Task prompt:
Retype every line of the material below exactly as it appears, leaving out the pictures.

Dataset rows:
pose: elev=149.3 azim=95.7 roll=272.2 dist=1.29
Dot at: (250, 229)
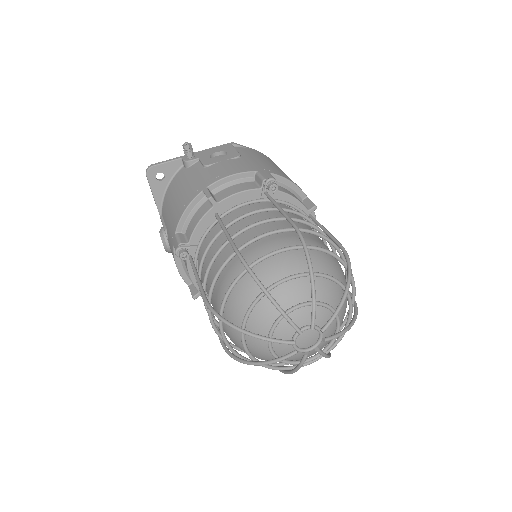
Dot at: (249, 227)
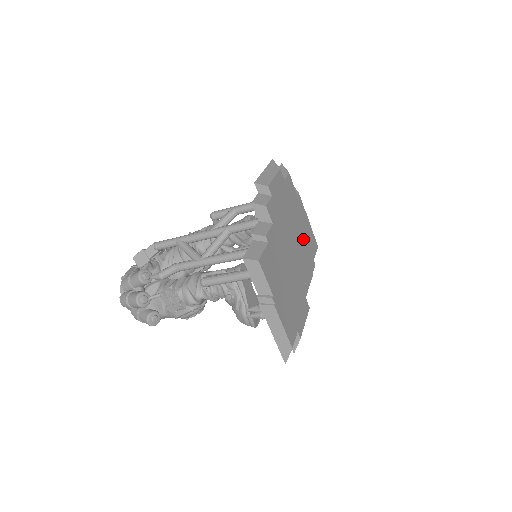
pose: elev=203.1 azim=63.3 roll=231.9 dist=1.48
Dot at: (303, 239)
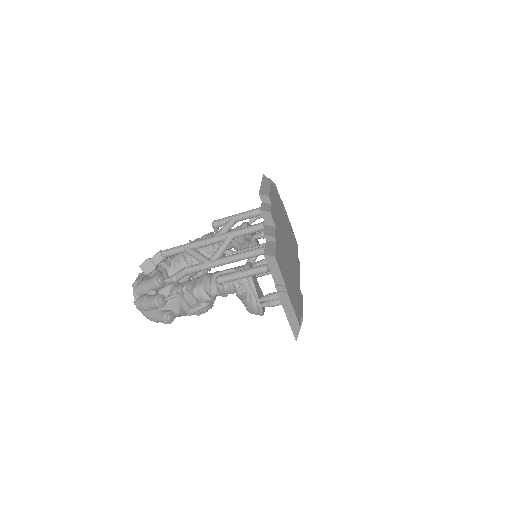
Dot at: (291, 240)
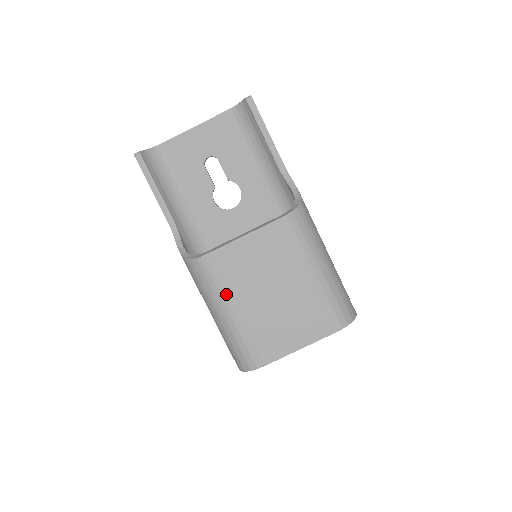
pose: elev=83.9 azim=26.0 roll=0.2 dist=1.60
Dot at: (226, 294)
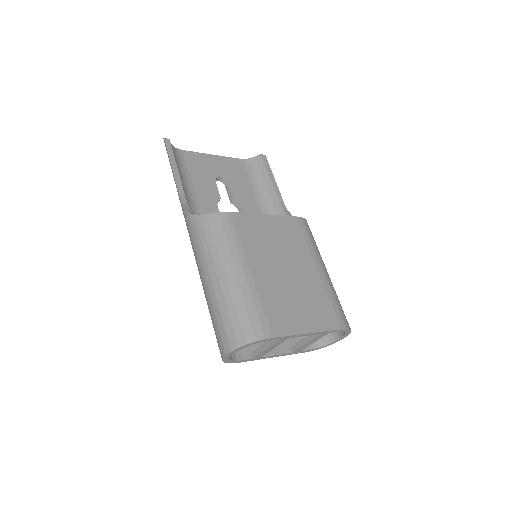
Dot at: (244, 252)
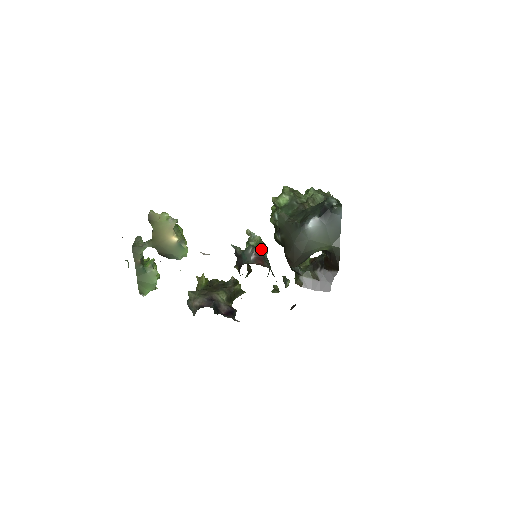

Exercise solution:
pose: elev=149.3 azim=95.7 roll=272.2 dist=1.29
Dot at: (250, 229)
Dot at: (249, 227)
pose: elev=203.1 azim=63.3 roll=231.9 dist=1.48
Dot at: (303, 239)
Dot at: (291, 240)
pose: elev=83.9 azim=26.0 roll=0.2 dist=1.60
Dot at: (226, 294)
Dot at: (244, 252)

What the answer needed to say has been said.